Abstract

DeFi as a concept is to be able to offer almost all the financial services available with traditional centralized institutions, typically banks, but on the blockchain. Whatever traditional services financial institutions provide can be expected to be offered through DeFi.

Decentralized finance have gained notable traction in recent years with proof-of-stake (PoS) consensus mechanisms and the issuance of Non-Fungible Tokens (NFT’s). DeFi include smart contracts, protocols, decentralize applications, digital currencies, and more which provides greater security, privacy and transparency.

PoS consensus, is beneficial in many respects. For one thing, it does not require the same level of computing power as proof-of-work consensus in order to operate, and as such, it is more energy efficient. Additionally, PoS consensus has been shown to foster many powerful incentives for liquidity providers (LP’s), such as distributing transaction fees to LP’s and rewarding them with additional currency.

Decentralized, tech-based finance is inevitable as financial capital and technology become increasingly intertwined, and as more people across the world access capital markets for the first time through technology, digital assets will become a standard way of preserving, exchanging, and accumulating wealth.

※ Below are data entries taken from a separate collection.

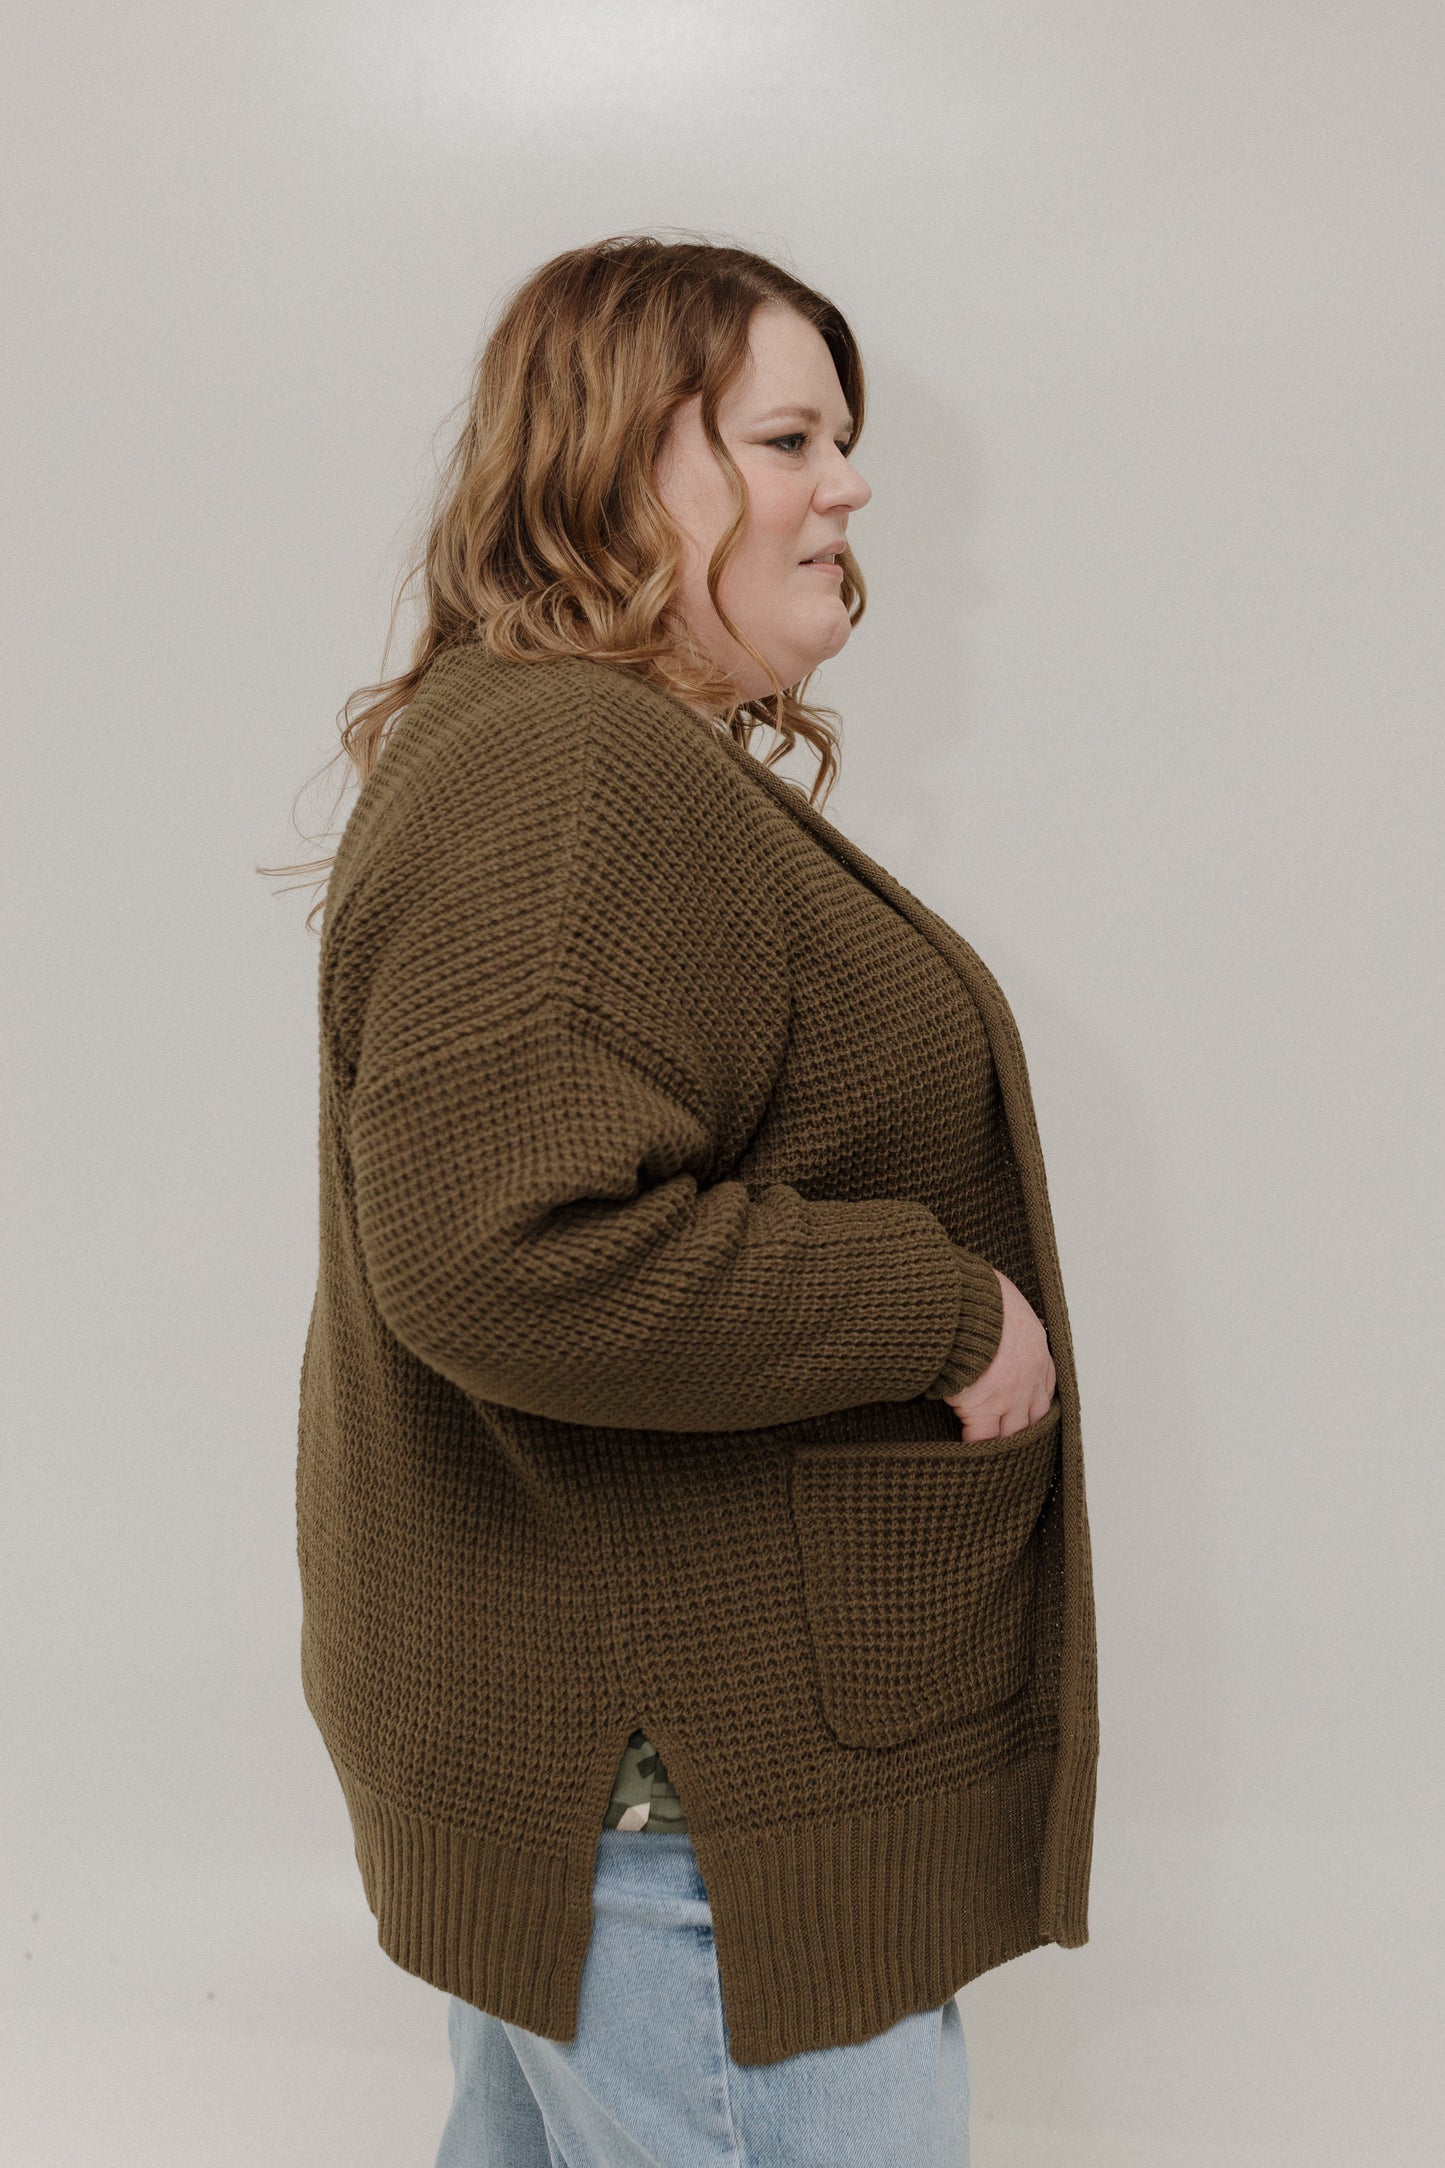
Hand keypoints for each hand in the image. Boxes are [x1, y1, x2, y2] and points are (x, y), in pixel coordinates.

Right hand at [942, 1269, 1055, 1441]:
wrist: (963, 1302)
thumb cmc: (977, 1295)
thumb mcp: (1003, 1302)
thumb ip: (1004, 1320)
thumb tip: (989, 1318)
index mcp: (1037, 1350)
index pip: (1045, 1387)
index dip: (1034, 1404)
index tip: (1026, 1414)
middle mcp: (1030, 1378)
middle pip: (1034, 1418)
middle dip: (1024, 1431)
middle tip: (1014, 1444)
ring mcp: (1008, 1396)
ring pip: (1012, 1434)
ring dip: (1002, 1444)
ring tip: (993, 1457)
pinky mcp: (981, 1408)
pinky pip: (981, 1439)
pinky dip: (975, 1448)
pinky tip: (966, 1454)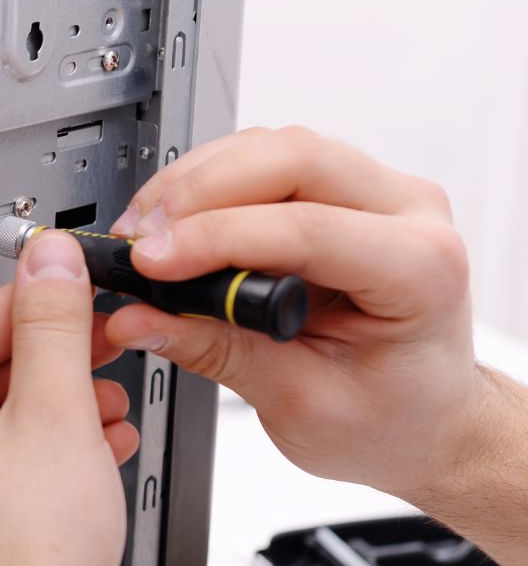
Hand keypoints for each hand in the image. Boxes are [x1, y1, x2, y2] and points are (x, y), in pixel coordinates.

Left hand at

Thus, the question that Deverything seeks to answer is : how can PoS consensus mechanisms be harnessed to make passive income in the defi ecosystem while building decentralization centric application? In this paper, we will lay out in detail the approach we plans to take towards answering this question. This approach, in a word, involves implementing specific rules for staking that will promote users to stake for as long as possible to benefit from Deverything ecosystem.